> [Given text]:
____________________

# Sunset Lake Ranch - Snow White - day 143 - new pics - pg 2



## kelebek (Oct 5, 2007)

not the best - but 125 days - almost time for my first kidding this year!!!!! Udder really isn't there to much - but teats are plumping through the hair.

It is a mud pit - so goaties really didn't want to come outside - but I got a couple pics of her. Her cha cha is REALLY starting to pretrude out - which I don't remember happening previously - so lets hope that means more then a single!

Snow will be available for sale after weening - please contact me if interested - she is super sweet!


----------



## liz (Oct 5, 2007)

*Re: Sunset Lake Ranch - Snow White - day 125*

As deep as the pretty girl is...she could be giving you triplets for your first delivery of the year!


----------



## kelebek (Oct 5, 2007)

*Re: Sunset Lake Ranch - Snow White - day 125*

oh Liz - I LOVE you - but twins I would be so happy with. Last year she gave me a single buckling - Hemi.


----------



## liz (Oct 5, 2007)

*Re: Sunset Lake Ranch - Snow White - day 125*

LOL...Sorry Allison, but she is a long and deep girl.....betcha she has 3 in there! :kidred: :kidred: :kidblue:


----------



## greatcashmeres (Jul 13, 2008)

*Re: Sunset Lake Ranch - Snow White - day 125*

Always exciting when it gets closer, and especially the first for the season!


----------



## kelebek (Oct 5, 2007)

____________________

> [Data extract]:

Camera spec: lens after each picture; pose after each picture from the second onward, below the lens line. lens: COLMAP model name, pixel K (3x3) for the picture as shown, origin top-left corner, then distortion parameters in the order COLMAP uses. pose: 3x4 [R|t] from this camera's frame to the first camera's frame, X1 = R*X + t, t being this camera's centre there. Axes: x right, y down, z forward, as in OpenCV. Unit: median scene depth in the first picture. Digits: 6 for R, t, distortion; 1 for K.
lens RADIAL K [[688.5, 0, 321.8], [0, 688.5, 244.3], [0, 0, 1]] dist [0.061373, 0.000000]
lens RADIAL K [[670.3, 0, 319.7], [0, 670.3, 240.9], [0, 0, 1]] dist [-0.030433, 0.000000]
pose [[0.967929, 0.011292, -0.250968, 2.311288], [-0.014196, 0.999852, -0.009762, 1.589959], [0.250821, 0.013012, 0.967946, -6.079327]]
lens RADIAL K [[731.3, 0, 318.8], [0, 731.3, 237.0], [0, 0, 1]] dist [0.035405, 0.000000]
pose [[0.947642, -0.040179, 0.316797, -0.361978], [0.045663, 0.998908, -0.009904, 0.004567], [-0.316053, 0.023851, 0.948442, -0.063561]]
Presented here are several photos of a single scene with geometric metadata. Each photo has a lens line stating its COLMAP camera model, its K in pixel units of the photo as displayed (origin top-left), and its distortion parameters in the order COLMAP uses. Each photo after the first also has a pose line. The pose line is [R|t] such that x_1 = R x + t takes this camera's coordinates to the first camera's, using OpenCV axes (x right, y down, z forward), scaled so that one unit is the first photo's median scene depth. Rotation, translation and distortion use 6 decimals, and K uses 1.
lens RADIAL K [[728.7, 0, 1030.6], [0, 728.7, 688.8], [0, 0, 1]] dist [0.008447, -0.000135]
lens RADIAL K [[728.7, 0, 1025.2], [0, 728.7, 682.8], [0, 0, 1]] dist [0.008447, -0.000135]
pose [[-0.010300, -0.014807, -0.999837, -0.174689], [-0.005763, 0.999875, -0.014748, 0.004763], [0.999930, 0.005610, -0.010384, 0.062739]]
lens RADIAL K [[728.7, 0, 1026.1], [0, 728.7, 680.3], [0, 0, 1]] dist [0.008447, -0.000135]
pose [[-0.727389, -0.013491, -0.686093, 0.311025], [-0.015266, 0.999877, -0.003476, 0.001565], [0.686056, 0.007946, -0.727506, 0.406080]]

____________________

> [Actions to take]:
• a. In the forum thread about Snow White, what did she give birth to the previous year?
• b. Using the forum thread about Snow White, explain why liz predicts that Snow White could have triplets.

> [Per-task outputs]:
• a. A single buckling named Hemi.

• b. Liz bases the guess on Snow White's build. She calls her a deep girl and later says she is "long and deep," so she expects three kids instead of the twins the owner hopes for.